Was sollte beim Kauf von Kinder-Fahrrädern beachtet werden, welche Ausstattung ist sinnvoll? Sollte zum Beispiel Hand- oder Rücktrittbremse gewählt werden?

Oleknavicius: Erst einmal ist die Größe des Rades entscheidend. Gerade für den Straßenverkehr sollte das Fahrrad hundertprozentig beherrscht werden und das klappt nur, wenn das Kind auch auf das Fahrrad passt. Am Anfang lernt jedes Kind, mit der Rücktrittbremse umzugehen. Ab welcher Größe bzw. welchem Alter man auf diese verzichtet, kommt darauf an, wie sicher das Kind im Umgang mit dem Fahrrad ist.
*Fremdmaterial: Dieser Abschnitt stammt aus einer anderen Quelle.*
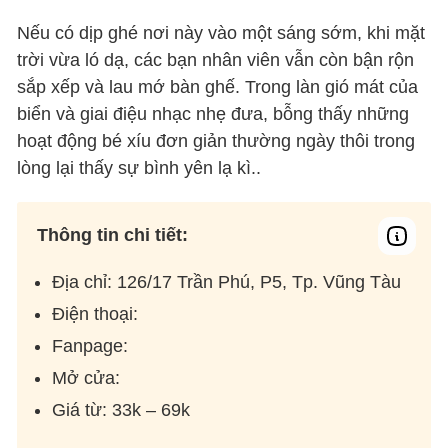
Nếu có dịp ghé nơi này vào một sáng sớm, khi mặt
trời vừa ló dạ, các bạn nhân viên vẫn còn bận rộn
sắp xếp và lau mớ bàn ghế. Trong làn gió mát của
biển và giai điệu nhạc nhẹ đưa, bỗng thấy những
hoạt động bé xíu đơn giản thường ngày thôi trong
lòng lại thấy sự bình yên lạ kì..
Thông tin chi tiết:
Địa chỉ: 126/17 Trần Phú, P5, Tp. Vũng Tàu
Điện thoại:
Fanpage:
Mở cửa:
Giá từ: 33k – 69k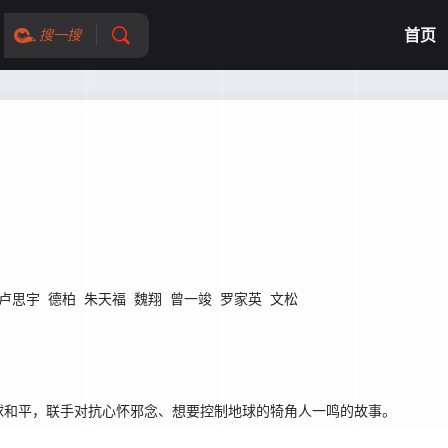
首页
搜一搜
卢思宇
德柏
朱天福
魏翔
曾一竣
罗家英
文松
和平，联手对抗心怀邪念、想要控制地球的犄角人一鸣的故事。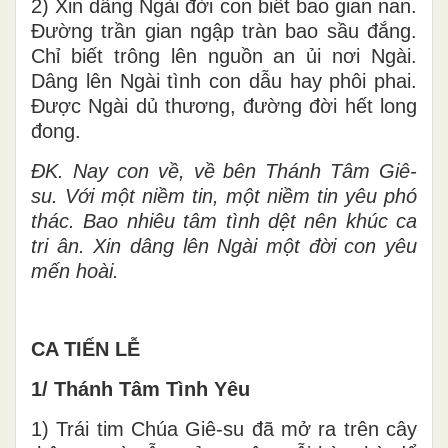
2) Xin dâng Ngài đời con biết bao gian nan.
Đường trần gian ngập tràn bao sầu đắng.
Chỉ biết trông lên nguồn an ủi nơi Ngài.
Dâng lên Ngài tình con dẫu hay phôi phai.
Được Ngài dủ thương, đường đời hết long
đong.
ĐK.
Nay con về, về bên Thánh Tâm Giê-
su. Với một niềm tin, một niềm tin yêu phó
thác. Bao nhiêu tâm tình dệt nên khúc ca
tri ân. Xin dâng lên Ngài một đời con yêu
mến hoài.
CA TIẾN LỄ
1/ Thánh Tâm Tình Yêu
1) Trái tim Chúa Giê-su đã mở ra trên cây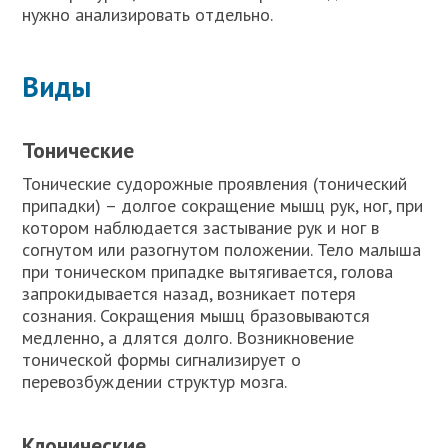
нужно анализировать отдельно.
Виды
Тонические
Тонические судорожные проявления (тонический
припадки) – долгое сокращение мышц рук, ног, при
котором наблюдается застывание рук и ног в
согнутом или разогнутом положении. Тело малыша
при тоническом припадке вытягивается, голова
запрокидывается назад, возникает потеря
сознания. Сокращения мышц бразовываются
медленно, а длятся долго. Возникновение
тонической формы сигнализирует о
перевозбуждении структур мозга.
Клонические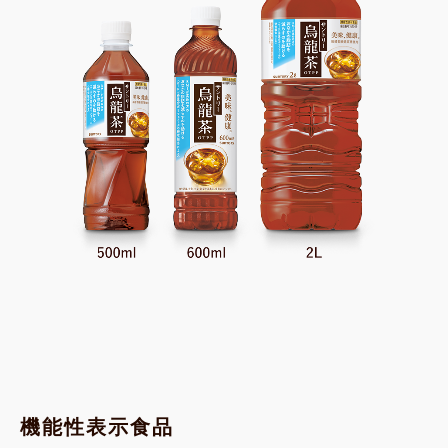
機能性表示食品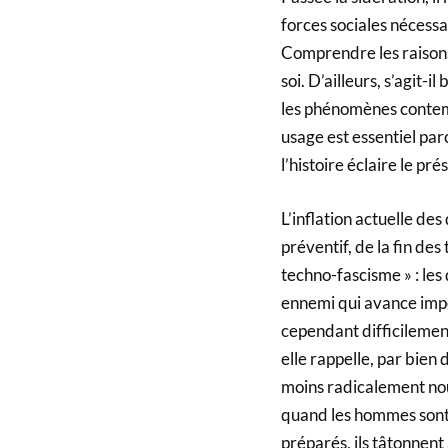
forces sociales nécessa
Comprendre les raisons
soi. D’ailleurs, s’agit-i
les phénomènes contemp
usage est essentiel parce
l’histoire éclaire le pré
L’inflation actuelle des
préventif, de la fin des
techno-fascisme » : les
ennemi qui avance imp
cependant difficilement 
elle rappelle, par bien
moins radicalement nou
quand les hommes sont f
préparés, ils tâtonnen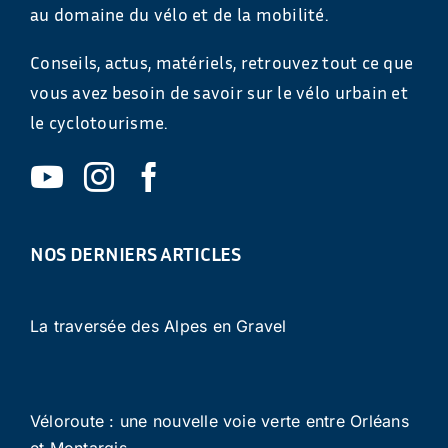
au domaine du vélo et de la mobilité.
Conseils, actus, matériels, retrouvez tout ce que
vous avez besoin de savoir sur le vélo urbain et
le cyclotourisme.
NOS DERNIERS ARTICLES
La traversée des Alpes en Gravel
Véloroute : une nouvelle voie verte entre Orléans
et Montargis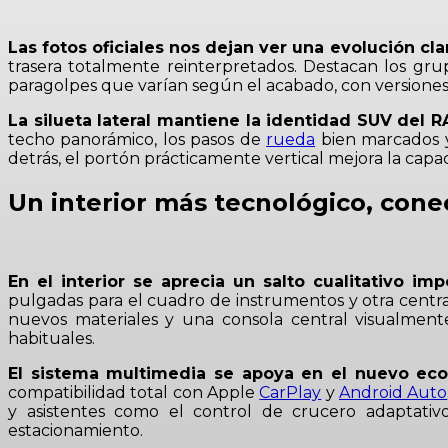
Las fotos oficiales nos dejan ver una evolución c
trasera totalmente reinterpretados. Destacan los gru
paragolpes que varían según el acabado, con versione
La silueta lateral mantiene la identidad SUV del R
techo panorámico, los pasos de
rueda
bien marcados 
detrás, el portón prácticamente vertical mejora la cap
Un interior más tecnológico, cone
En el interior se aprecia un salto cualitativo imp
pulgadas para el cuadro de instrumentos y otra centra
nuevos materiales y una consola central visualmente
habituales.
El sistema multimedia se apoya en el nuevo eco
compatibilidad total con Apple
CarPlay
y
Android Auto
y asistentes como el control de crucero adaptativo
estacionamiento.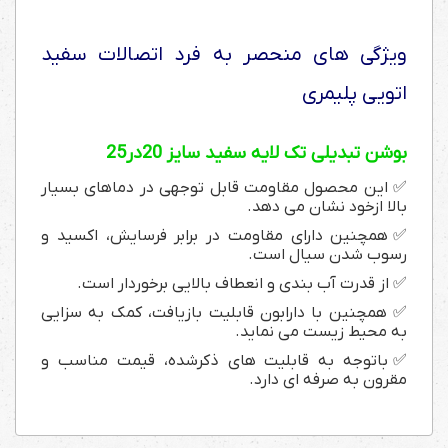
ویژگی های منحصر به فرد اتصالات سفید
اتویی پلیمری
بوشن تبدیلی تک لایه سفید سایز 20در25
✅ این محصول مقاومت قابل توجهی در دماهای بسیار
بالا ازخود نشان می دهد.
✅ همچنین دارای مقاومت در برابر فرسایش، اکسید و
رسوب شدن سیال است.
✅ از قدرت آب بندی و انعطاف بالایی برخوردار است.
✅ همچنین با دارابون قابلیت بازیافت، کمک به سزایی
به محیط زیست می نماید.
✅باتوجه به قابلیت های ذکرشده، قیمت مناسب و
مقرون به صرفه ای دارد.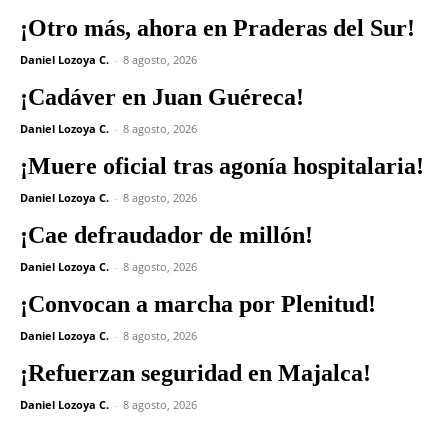
¡Otro más, ahora en Praderas del Sur!
Daniel Lozoya C.
-
8 agosto, 2026
¡Cadáver en Juan Guéreca!
Daniel Lozoya C.
-
8 agosto, 2026
¡Muere oficial tras agonía hospitalaria!
Daniel Lozoya C.
-
8 agosto, 2026
¡Cae defraudador de millón!
Daniel Lozoya C.
-
8 agosto, 2026
¡Convocan a marcha por Plenitud!
Daniel Lozoya C.
-
8 agosto, 2026
¡Refuerzan seguridad en Majalca!
Daniel Lozoya C.
-
8 agosto, 2026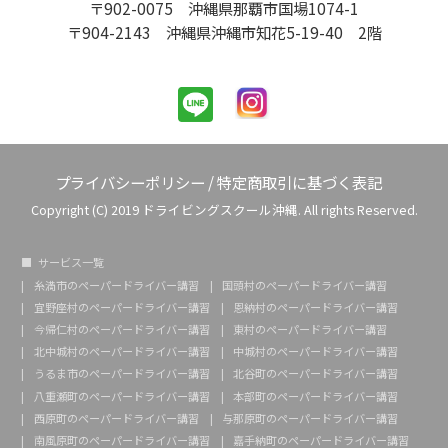
〒902-0075 沖縄県那覇市国場1074-1
〒904-2143 沖縄県沖縄市知花5-19-40 2階
プライバシーポリシー
/
特定商取引に基づく表記
Copyright (C) 2019 ドライビングスクール沖縄. All rights Reserved.
サービス一覧
糸満市のペーパードライバー講習
国頭村のペーパードライバー講習
宜野座村のペーパードライバー講習
恩納村のペーパードライバー講習
今帰仁村のペーパードライバー講習
東村のペーパードライバー講習
北中城村のペーパードライバー講習
中城村のペーパードライバー講習
うるま市のペーパードライバー講習
北谷町のペーパードライバー講習
八重瀬町のペーパードライバー講習
本部町のペーパードライバー講習
西原町のペーパードライバー講習
与那原町のペーパードライバー講習
南風原町のペーパードライバー講習
嘉手納町のペーパードライバー講習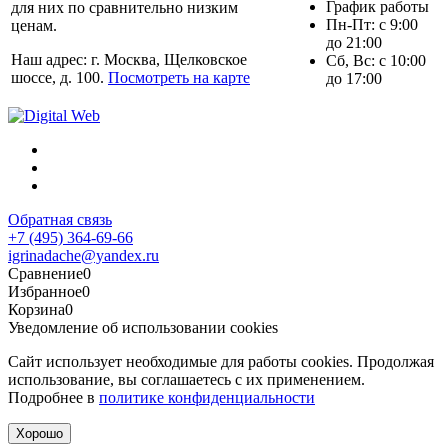
График работы
для них по сравнительно низким
Пн-Пт: с 9:00
ценам.
до 21:00
Наш адрес: г. Москва, Щелковское
Сб, Вс: с 10:00
шоссе, д. 100.
Посмотреть на карте
до 17:00
Обратная связь
+7 (495) 364-69-66
igrinadache@yandex.ru
Сравнение
0
Избранное
0
Корзина
0
Уведомление об использовании cookies
Сайт использует необходимые для работы cookies. Продолжая
использование, вы соглашаетесь с их применением.
Подробнее в
политике конфиденциальности
Хорошо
Dass die Handbremse gut greifen sollte und auf Kinderhände angepasst werden sollte, sowie eine vernünftige Lichtanlage an ein Fahrrad gehört, ist selbstverständlich.

Mountainbiker sind mittlerweile mit 29 Zoll-Reifen unterwegs. Welche weiteren neuen Trends bahnen sich an auf dem Fahrradmarkt?

Oleknavicius: Im Mountainbike-Bereich wird im nächsten Jahr zu den 29-Zoll-Reifen noch eine weitere Größengattung hinzukommen, diese nennt sich 650 B und ist dann zwischen der gewohnten 26 Zoll- und der neuen 29 Zoll-Größe angesiedelt. Im Segment der E-Bikes werden wir wohl noch mehr schnelle Räder, das heißt Räder, die dann bis zu 45 km/h unterstützen, erleben - und in diesem Zusammenhang wird auch der eine oder andere Anbieter noch größere Akku-Kapazitäten für größere Reichweiten auf den Markt bringen. Im City- und Trekkingbereich wird sich, abgesehen von der einen oder anderen Modellpflege, nicht viel verändern.